* [Problem details]: Please edit these items so that every "locality" reads "site" and everything else stays unchanged.

───── Provided data ─────

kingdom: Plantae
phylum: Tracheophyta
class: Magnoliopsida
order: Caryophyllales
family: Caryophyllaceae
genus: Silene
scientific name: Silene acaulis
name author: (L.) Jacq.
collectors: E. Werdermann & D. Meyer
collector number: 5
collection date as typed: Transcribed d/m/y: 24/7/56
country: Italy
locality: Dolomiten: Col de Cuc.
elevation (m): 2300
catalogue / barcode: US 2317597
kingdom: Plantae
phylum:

─────

* [Worked answer]:
kingdom: Plantae
phylum: Tracheophyta
class: Magnoliopsida
order: Caryophyllales
family: Caryophyllaceae
genus: Silene
scientific name: Silene acaulis
name author: (L.) Jacq.
collectors: E. Werdermann & D. Meyer
collector number: 5
collection date as typed: Transcribed d/m/y: 24/7/56
country: Italy
site: Dolomiten: Col de Cuc.
elevation (m): 2300
catalogue / barcode: US 2317597
kingdom: Plantae
phylum:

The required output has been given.